The vulnerability description clearly states that rendering {{ attributes }} (which calls __toString() on a ComponentAttributes object) or using methods that return a ComponentAttributes instance could lead to unescaped output. The core issue was the lack of enforced escaping within the ComponentAttributes class.
The primary fix in symfony/ux-twig-component (commit b5d4e77db69315aeb18d2238e0e7c943d340ce76) targets the ComponentAttributes class.
- The
__construct method was changed to require a Twig\Runtime\EscaperRuntime instance, ensuring that an escaper is always present. Previously, it accepted an optional HtmlAttributeEscaperInterface, and a deprecation was triggered if it was null. This optional nature was a root cause.
- The
__toString method was modified to use this mandatory escaper to escape attribute values before they are included in the output string. The removed line $attributes .= ' '.\sprintf('%s="%s"', $key, $this->escaper?->escapeValue($value) ?? $value); shows that if $this->escaper was null (which was possible before the constructor change), the raw $value would be used.
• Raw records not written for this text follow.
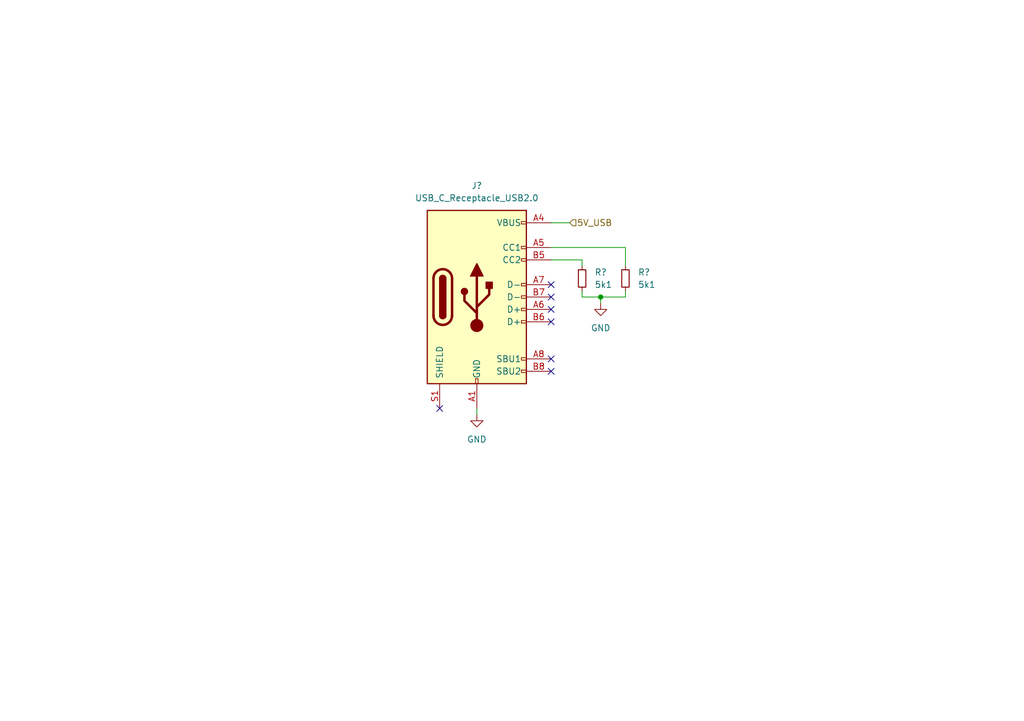
<source format=kicad_sch>
(kicad_sch (version 20211123) (generator eeschema)

  (uuid d3ec2d88-444b-4ea9-9a0e-bba249a00630)

  (paper "A5")

  (title_block
    (title "USB-C Plug with programming Resistors")
    (date "2022-12-27")
    (rev "0.1")
    (company "ncAudio")
  )

  

  (junction (at 123.19 60.96) (diameter 0) (color 0 0 0 0)
    (uuid 7c91781d-4923-4bb3-a3c0-bccb888e381a)
  )

  (no_connect (at 113.03 76.2) (uuid cc36b414-960b-4ed3-967a-e3b047302cee))
  (no_connect (at 113.03 63.5) (uuid cc36b414-960b-4ed3-967a-e3b047302cef))
  (no_connect (at 113.03 73.66) (uuid cc36b414-960b-4ed3-967a-e3b047302cf0))
  (no_connect (at 113.03 66.04) (uuid cc36b414-960b-4ed3-967a-e3b047302cf1))
  (no_connect (at 113.03 58.42) (uuid cc36b414-960b-4ed3-967a-e3b047302cf2))
  (no_connect (at 113.03 60.96) (uuid cc36b414-960b-4ed3-967a-e3b047302cf3))
  (no_connect (at 90.17 83.82) (uuid d4b0823f-12f3-42a5-adc2-e31b3a33a601))

  (wire (pts (xy 123.19 60.96) (xy 128.27 60.96))
    (stroke (width 0) (type default) (color 0 0 0 0))
    (uuid 13e639f3-a89a-47a4-bb79-a3ebe8edfda9)
  )
  (wire (pts (xy 119.38 54.61) (xy 119.38 53.34))
    (stroke (width 0) (type default) (color 0 0 0 0))
    (uuid 260f1446-933c-4074-a67f-fd977e0c0a5d)
  )
  (wire (pts (xy 128.27 50.8) (xy 113.03 50.8))
    (stroke (width 0) (type default) (color 0 0 0 0))
    (uuid 4c70fdb6-8e96-4fbc-ab21-dc3913f80993)
  )
  (wire (pts (xy 116.84 45.72) (xy 113.03 45.72))
    (stroke (width 0) (type default) (color 0 0 0 0))
    (uuid 53489389-89ab-491b-bc49-d40641391465)
  )
  (wire (pts (xy 119.38 59.69) (xy 119.38 60.96))
    (stroke (width 0) (type default) (color 0 0 0 0))
    (uuid 6bba0440-4b2a-48f2-a2df-a0f742b3038e)
  )
  (wire (pts (xy 119.38 60.96) (xy 123.19 60.96))
    (stroke (width 0) (type default) (color 0 0 0 0))
    (uuid 7232cdaa-cf9b-407e-8343-33f3a8441ca3)
  )
  (wire (pts (xy 97.79 83.82) (xy 97.79 85.09))
    (stroke (width 0) (type default) (color 0 0 0 0))
    (uuid 73486e10-a707-4561-826b-0143dfbd7103)
  )
  (wire (pts (xy 128.27 54.61) (xy 128.27 50.8))
    (stroke (width 0) (type default) (color 0 0 0 0))
    (uuid 97bf50be-7f39-40cc-ad03-22782be36fd6)
  )
  (wire (pts (xy 128.27 60.96) (xy 128.27 59.69))
    (stroke (width 0) (type default) (color 0 0 0 0))
    (uuid 9a47a02a-aa9d-4541-9395-77dcc45a18bb)
  )
  (wire (pts (xy 119.38 53.34) (xy 113.03 53.34))
    (stroke (width 0) (type default) (color 0 0 0 0))
    (uuid ebed4d50-4934-4256-957e-187f7d71c710)
  )
  (wire (pts (xy 123.19 60.96) (xy 123.19 62.23))
    (stroke (width 0) (type default) (color 0 0 0 0))
    (uuid f0f9a871-f751-4193-b191-f7584db07c10)
  )

  (hierarchical_label "5V_USB" (shape input) (at 116.84 45.72 0)
    (effects (font (size 1.27 1.27)) (justify left))
    (uuid 2cba01b9-2ddf-4ef4-87e1-6ba4e622ccf7)
  )

  (symbol (lib_id "Device:R_Small") (at 128.27 57.15 0) (unit 1)
    (in_bom yes) (on_board yes) (fields_autoplaced)
    (uuid 3090a589-04f9-4643-ab74-1bb99fd20f7c)
    (property "Reference" "R?" (id 0) (at 130.81 55.8799 0)
      (effects (font (size 1.27 1.27)) (justify left))
    )
    (property "Value" "5k1" (id 1) (at 130.81 58.4199 0)
      (effects (font (size 1.27 1.27)) (justify left))
    )
    (property "Footprint" "" (id 2) (at 128.27 57.15 0)
      (effects (font (size 1.27 1.27)) hide)
    )
    (property "Datasheet" "~" (id 3) (at 128.27 57.15 0)
      (effects (font (size 1.27 1.27)) hide)
    )
    (pin "1" (uuid 3d0eb16c-f63e-4890-ba40-f15f54836827))
    (pin "2" (uuid 3c26ea66-2199-4dc2-b41a-7de9d9e7a0b7))
  )

  (symbol (lib_id "power:GND") (at 123.19 62.23 0) (unit 1)
    (in_bom yes) (on_board yes) (fields_autoplaced)
    (uuid 51aadf5a-bef9-4525-90d1-5ec92e9fa13e)
    (property "Reference" "#PWR?" (id 0) (at 123.19 68.58 0)
      (effects (font (size 1.27 1.27)) hide)
    )
    (property "Value" "GND" (id 1) (at 123.19 67.31 0))
    (property "Footprint" "" (id 2) (at 123.19 62.23 0)
      (effects (font (size 1.27 1.27)) hide)
    )
    (property "Datasheet" "" (id 3) (at 123.19 62.23 0)
      (effects (font (size 1.27 1.27)) hide)
    )
    (pin "1" (uuid 1b83a2b5-49df-430e-b636-033bd3549b66))
  )

  (symbol (lib_id "Device:R_Small") (at 119.38 57.15 0) (unit 1)
    (in_bom yes) (on_board yes) (fields_autoplaced)
    (uuid a55774f9-0289-475c-bd57-47269dc93777)
    (property "Reference" "R?" (id 0) (at 121.92 55.8799 0)
      (effects (font (size 1.27 1.27)) (justify left))
    )
    (property "Value" "5k1" (id 1) (at 121.92 58.4199 0)
      (effects (font (size 1.27 1.27)) (justify left))
    )
    (property "Footprint" "" (id 2) (at 119.38 57.15 0)
      (effects (font (size 1.27 1.27)) hide)
    )
    (property "Datasheet" "~" (id 3) (at 119.38 57.15 0)
      (effects (font (size 1.27 1.27)) hide)
    )
    (pin "1" (uuid ad48b802-6ada-4cf5-a569-ac6a705e5def))
    (pin "2" (uuid 647de498-0901-4200-b296-c2f3f39cd38b))
  )

  (symbol (lib_id "Connector:USB_C_Receptacle_USB2.0") (at 97.79 60.96 0) (unit 1)
    (in_bom yes) (on_board yes) (fields_autoplaced)
    (uuid baf5ed95-c1f0-4125-a1c7-86f2d1455922)
    (property "Reference" "J?" (id 0) (at 97.79 38.1 0))
    (property "Value" "USB_C_Receptacle_USB2.0" (id 1) (at 97.79 40.64 0))
    (property "Footprint" "" (id 2) (at 101.6 60.96 0)
      (effects (font (size 1.27 1.27)) hide)
    )
    (property "Datasheet" "https://www.usb.org/sites/default/files/documents/usb_type-c.zip" (id 3) (at 101.6 60.96 0)
      (effects (font (size 1.27 1.27)) hide)
    )
    (pin "A1" (uuid 3ceac2f1-6ff1-48c7-bd79-a62e0609d5a5))
    (pin "A12" (uuid 0fa1aea6-d354-4235-baf8-07412d4eb468))
    (pin "A4" (uuid 247c1d6f-b956-4dc6-b504-e002a4b93e43))
    (pin "A5" (uuid f699f03b-075b-4e2d-8f96-7157a7371b7a))
    (pin "A6" (uuid 1ccf7c59-d430-4fb3-bce1-60b9930f8017))
    (pin "A7" (uuid 09415ebd-9aac-4191-a69e-9fe4824fbaa7))
    (pin "A8" (uuid 3576ae96-942a-4ade-901a-db582959fd22))
    (pin "A9" (uuid e48ce27c-0935-4b15-b01d-a9b07857b2d4))
    (pin "B1" (uuid 6c43c038-4a2a-4312-aed9-8e5f99fef3f9))
    (pin "B12" (uuid d18aa284-e82b-4a08-a05c-f51c03bf294f))
    (pin "B4" (uuid 028bf842-3bfc-4f34-9e78-f13c6ec94051))
    (pin "B5" (uuid a397eedc-2523-4c64-8028-c3a9f8292925))
    (pin "B6" (uuid 81189cab-00d0-48bd-ab5d-6d73e78ef1bc))
    (pin "B7" (uuid 0b63b3c4-0476-4ad2-b406-1d58f14ac4a2))
    (pin "B8" (uuid 72ab7c25-aef8-4cd3-bc2d-218dbd874cad))
    (pin "B9" (uuid d7869253-08b0-4ac4-a7cd-3b2f00754b65))
    (pin "S1" (uuid 26950180-cb3d-4cfd-a314-0e19c2ec4994))
  )

  (symbol (lib_id "power:GND") (at 97.79 85.09 0) (unit 1)
    (in_bom yes) (on_board yes) (fields_autoplaced)
    (uuid d6d49fca-3e8c-49cd-ba1e-bf7f7ac56fdf)
    (property "Reference" "#PWR?" (id 0) (at 97.79 91.44 0)
      (effects (font (size 1.27 1.27)) hide)
    )
    (property "Value" "GND" (id 1) (at 97.79 90.17 0))
    (property "Footprint" "" (id 2) (at 97.79 85.09 0)
      (effects (font (size 1.27 1.27)) hide)
    )
    (property "Datasheet" "" (id 3) (at 97.79 85.09 0)
      (effects (font (size 1.27 1.27)) hide)
    )
    (pin "1" (uuid acff4144-8947-497a-93ed-e20cc651d9c6))
  )
)

</source>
Therefore, Symfony\UX\TwigComponent\ComponentAttributes::__toString() is the function that directly processed and outputted the potentially malicious unescaped input. The Symfony\UX\TwigComponent\ComponentAttributes::__construct() method is also identified as vulnerable because its previous implementation allowed the object to be instantiated in a state where __toString() would behave insecurely.
Methods like only(), defaults(), and without() were mentioned in the advisory because they return ComponentAttributes instances. If the original instance was created without a proper escaper, these methods would propagate that insecure state by creating new instances that also lacked the escaper. However, the actual unescaped output and processing of malicious input occurred within __toString().